Collect each line below that contains the string "series". Treat uppercase and lowercase as different.

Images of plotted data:
══════
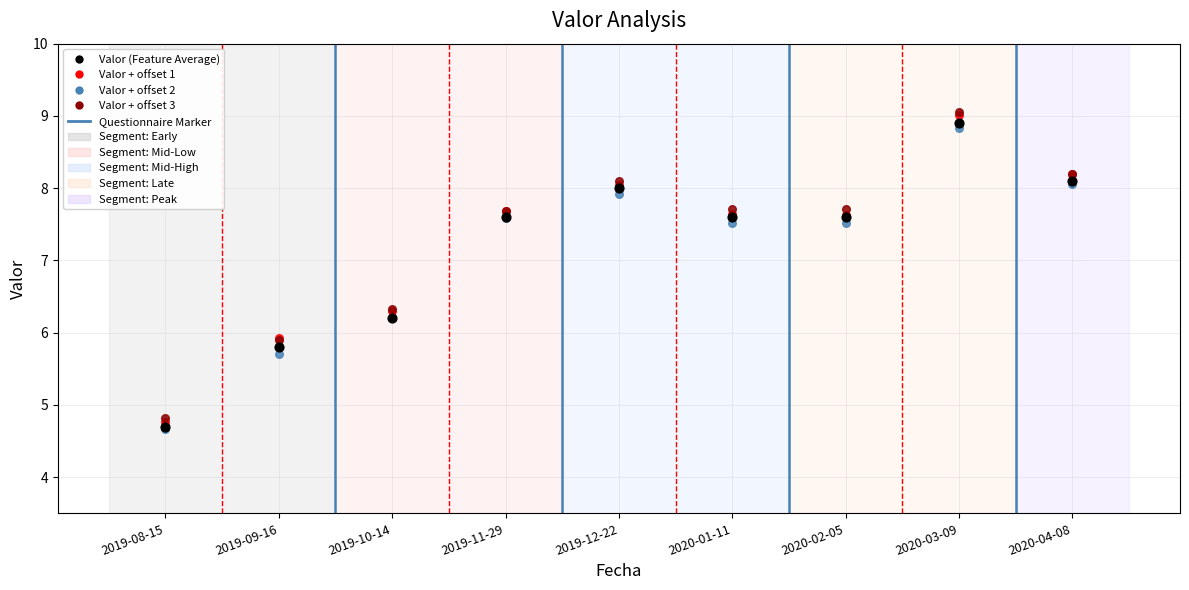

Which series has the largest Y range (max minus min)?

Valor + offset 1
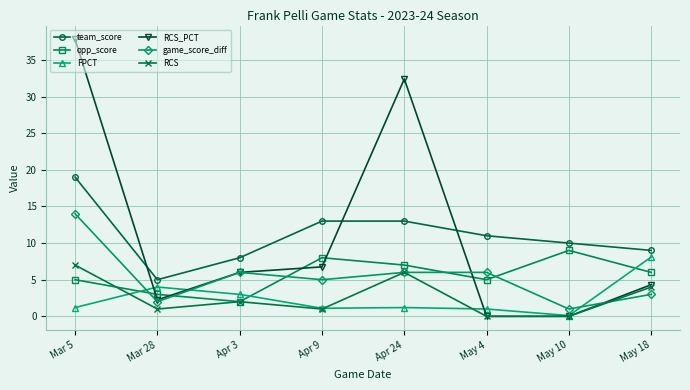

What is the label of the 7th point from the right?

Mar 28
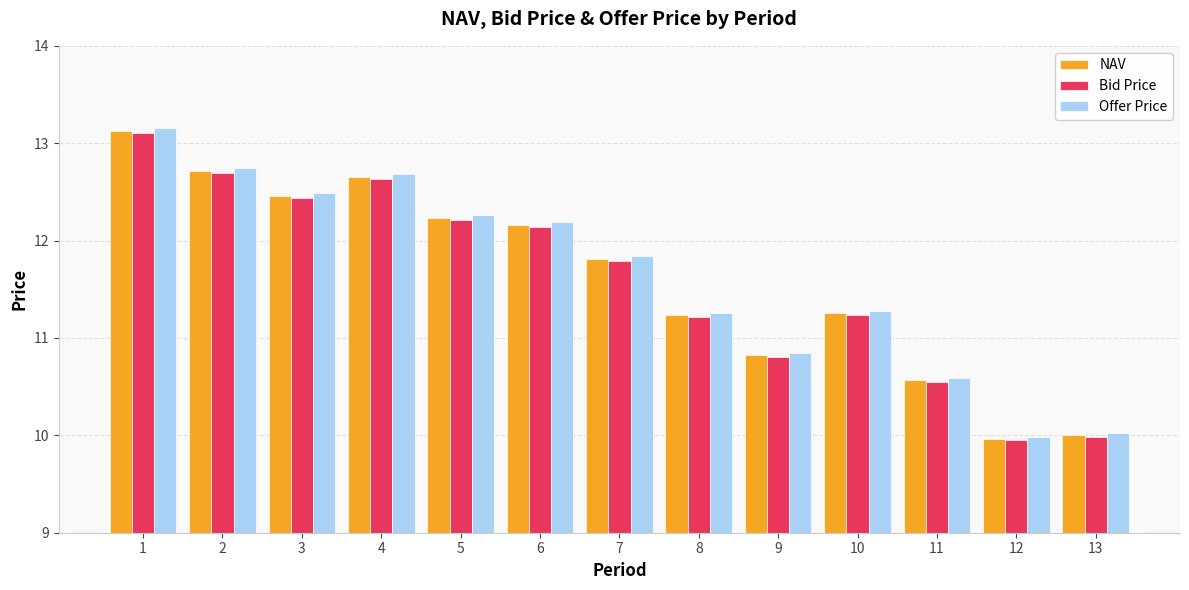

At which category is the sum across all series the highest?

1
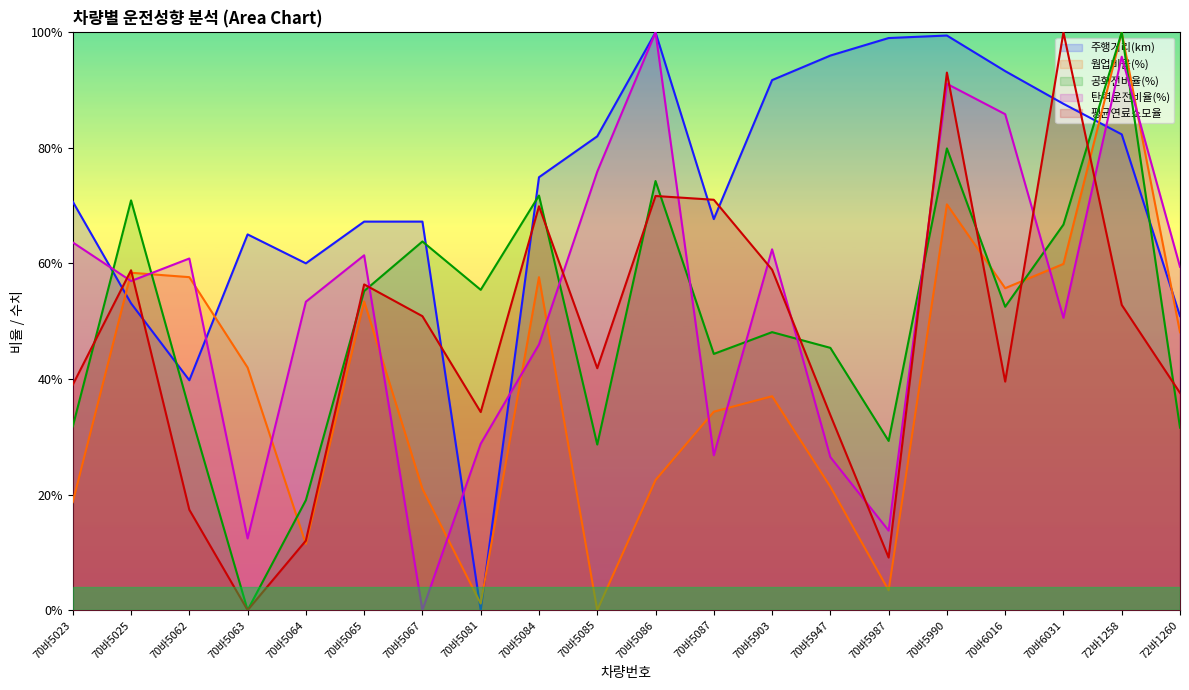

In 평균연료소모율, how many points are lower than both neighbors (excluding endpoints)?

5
══════
Response for this exercise ::
Which series has the largest Y range (max minus min)?
At which category is the sum across all series the highest?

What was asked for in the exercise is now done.